1利用毒株NA-2015cDNA 2μL作为PCR模版，建立25μL的PCR反应体系(10×PCR buffer 2.5μL，dNTP Mixture 2μL，内引物F1、F2各1μL，r-Taq酶0.5μL，ddH₂O 16μL混合均匀)。PEDV/F-1、PEDV/F-2引物在48℃～50℃之间设定6个退火温度(分别为：48.0℃，48.4℃，48.8℃，49.1℃，49.5℃，50.0℃)进行梯度PCR，经电泳凝胶试验，紫外凝胶成像系统观察结果到49.1℃时条带最亮，说明内引物F1、F2最佳退火温度应为49.1℃。

-- 已存数据条目 --

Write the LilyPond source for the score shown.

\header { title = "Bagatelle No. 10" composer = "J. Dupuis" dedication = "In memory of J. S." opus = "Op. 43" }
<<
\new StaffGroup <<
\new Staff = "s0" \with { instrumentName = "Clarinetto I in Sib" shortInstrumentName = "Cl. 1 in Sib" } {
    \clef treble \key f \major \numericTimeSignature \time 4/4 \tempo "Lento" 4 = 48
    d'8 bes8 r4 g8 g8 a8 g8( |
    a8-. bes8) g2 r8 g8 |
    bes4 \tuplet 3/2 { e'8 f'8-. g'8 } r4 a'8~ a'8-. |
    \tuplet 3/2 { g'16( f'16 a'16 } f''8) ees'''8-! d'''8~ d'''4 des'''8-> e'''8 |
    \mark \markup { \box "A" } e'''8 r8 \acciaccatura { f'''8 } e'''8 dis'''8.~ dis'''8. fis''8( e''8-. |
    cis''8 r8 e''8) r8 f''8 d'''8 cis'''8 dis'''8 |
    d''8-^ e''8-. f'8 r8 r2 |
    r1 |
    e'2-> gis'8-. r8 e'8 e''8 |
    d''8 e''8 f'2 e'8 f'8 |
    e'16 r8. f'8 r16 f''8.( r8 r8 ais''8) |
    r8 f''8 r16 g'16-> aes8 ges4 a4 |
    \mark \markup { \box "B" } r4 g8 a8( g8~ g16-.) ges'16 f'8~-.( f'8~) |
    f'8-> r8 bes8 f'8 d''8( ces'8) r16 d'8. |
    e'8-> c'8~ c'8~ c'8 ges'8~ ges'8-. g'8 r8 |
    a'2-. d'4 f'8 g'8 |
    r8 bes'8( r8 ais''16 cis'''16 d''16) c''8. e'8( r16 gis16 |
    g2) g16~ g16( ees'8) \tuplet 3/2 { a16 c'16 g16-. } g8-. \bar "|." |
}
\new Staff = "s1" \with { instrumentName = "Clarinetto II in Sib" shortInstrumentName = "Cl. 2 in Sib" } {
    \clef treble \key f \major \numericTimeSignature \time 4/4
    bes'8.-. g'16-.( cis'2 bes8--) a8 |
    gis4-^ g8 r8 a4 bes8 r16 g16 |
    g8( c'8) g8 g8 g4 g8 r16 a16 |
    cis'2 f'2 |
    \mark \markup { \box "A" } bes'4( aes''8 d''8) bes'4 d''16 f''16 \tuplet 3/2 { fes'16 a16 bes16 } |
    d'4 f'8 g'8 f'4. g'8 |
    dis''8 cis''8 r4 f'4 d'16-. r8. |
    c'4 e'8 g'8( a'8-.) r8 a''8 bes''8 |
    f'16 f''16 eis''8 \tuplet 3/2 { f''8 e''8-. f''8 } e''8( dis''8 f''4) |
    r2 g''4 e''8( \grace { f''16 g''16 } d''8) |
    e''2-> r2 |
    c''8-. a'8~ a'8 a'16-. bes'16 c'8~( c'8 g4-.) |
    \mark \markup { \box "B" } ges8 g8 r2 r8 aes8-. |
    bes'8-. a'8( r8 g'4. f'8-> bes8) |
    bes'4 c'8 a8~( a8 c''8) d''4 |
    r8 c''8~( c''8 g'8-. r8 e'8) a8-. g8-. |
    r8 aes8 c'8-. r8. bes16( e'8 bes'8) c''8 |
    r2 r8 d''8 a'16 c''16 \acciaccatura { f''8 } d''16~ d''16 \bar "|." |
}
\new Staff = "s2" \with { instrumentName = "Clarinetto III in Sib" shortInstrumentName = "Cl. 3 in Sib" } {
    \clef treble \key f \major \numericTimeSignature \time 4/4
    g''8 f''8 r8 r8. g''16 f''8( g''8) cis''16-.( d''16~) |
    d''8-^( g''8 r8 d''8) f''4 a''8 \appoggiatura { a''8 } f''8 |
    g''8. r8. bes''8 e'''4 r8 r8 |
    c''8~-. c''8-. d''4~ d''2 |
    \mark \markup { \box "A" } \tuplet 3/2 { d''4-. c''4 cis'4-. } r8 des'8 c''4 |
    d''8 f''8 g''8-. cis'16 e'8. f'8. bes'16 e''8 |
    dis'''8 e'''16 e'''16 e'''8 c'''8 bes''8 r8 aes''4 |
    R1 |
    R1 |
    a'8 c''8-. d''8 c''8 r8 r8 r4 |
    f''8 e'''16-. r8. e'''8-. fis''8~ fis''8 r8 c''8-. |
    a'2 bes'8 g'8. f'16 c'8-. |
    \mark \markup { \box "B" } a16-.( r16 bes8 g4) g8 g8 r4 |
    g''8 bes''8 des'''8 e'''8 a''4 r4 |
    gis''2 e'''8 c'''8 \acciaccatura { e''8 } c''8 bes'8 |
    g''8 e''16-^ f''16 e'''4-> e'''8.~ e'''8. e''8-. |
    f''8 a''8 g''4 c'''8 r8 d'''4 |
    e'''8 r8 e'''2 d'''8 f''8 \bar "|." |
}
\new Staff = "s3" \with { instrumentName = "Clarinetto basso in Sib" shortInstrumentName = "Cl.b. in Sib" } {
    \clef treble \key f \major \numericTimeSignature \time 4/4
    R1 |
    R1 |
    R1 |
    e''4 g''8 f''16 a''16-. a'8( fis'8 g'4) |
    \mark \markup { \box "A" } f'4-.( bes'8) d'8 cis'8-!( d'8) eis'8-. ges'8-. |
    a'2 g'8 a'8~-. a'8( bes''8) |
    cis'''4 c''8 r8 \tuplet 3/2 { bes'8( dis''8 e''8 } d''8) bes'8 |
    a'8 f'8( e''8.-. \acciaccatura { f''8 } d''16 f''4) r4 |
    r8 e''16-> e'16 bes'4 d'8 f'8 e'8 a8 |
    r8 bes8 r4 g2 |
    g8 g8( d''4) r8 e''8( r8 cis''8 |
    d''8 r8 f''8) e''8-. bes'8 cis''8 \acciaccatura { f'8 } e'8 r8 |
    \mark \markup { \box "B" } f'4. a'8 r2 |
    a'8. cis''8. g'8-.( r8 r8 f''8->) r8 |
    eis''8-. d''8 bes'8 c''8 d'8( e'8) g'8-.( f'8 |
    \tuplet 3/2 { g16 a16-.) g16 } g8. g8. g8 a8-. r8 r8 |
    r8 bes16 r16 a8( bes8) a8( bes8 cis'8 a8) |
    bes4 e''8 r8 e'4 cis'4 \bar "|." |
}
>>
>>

-- 任务要求 --
A - 在这段关于梯度PCR确定退火温度的文字中，内引物F1、F2的最佳退火温度是多少？
B - 请接着这段关于梯度PCR确定退火温度的文字往下写。

-- 分题答案 --
A - 49.1℃。

B -
2利用第一次PCR产物2μL作为PCR模版，建立25μL的PCR反应体系(10×PCR buffer 2.5μL，dNTP Mixture 2μL，外引物R1、R2各1μL，r-Taq酶0.5μL，ddH₂O 16μL混合均匀)。PEDV/R-1、PEDV/R-2引物在50℃～52℃之间设定6个退火温度(分别为：48.0℃，48.4℃，48.8℃，49.1℃，49.5℃，50.0℃)进行梯度PCR，经电泳凝胶试验，紫外凝胶成像系统观察结果到51.2℃时条带最亮，说明内引物F1、F2最佳退火温度应为51.2℃。

实施例5：套式RT-PCR的特异性试验

1利用Trizol法提取毒株QW，BC和JC，MX-2014，MX-2015(TGEV、PDCoV、RV和PEDV)的总RNA后，反转录得cDNA。建立25μL的PCR反应体系(10×PCR buffer 2.5μL，dNTP Mixture 2μL，内引物F1、F2各1μL，r-Taq酶0.5μL，ddH₂O 16μL混合均匀)得到第一次PCR产物。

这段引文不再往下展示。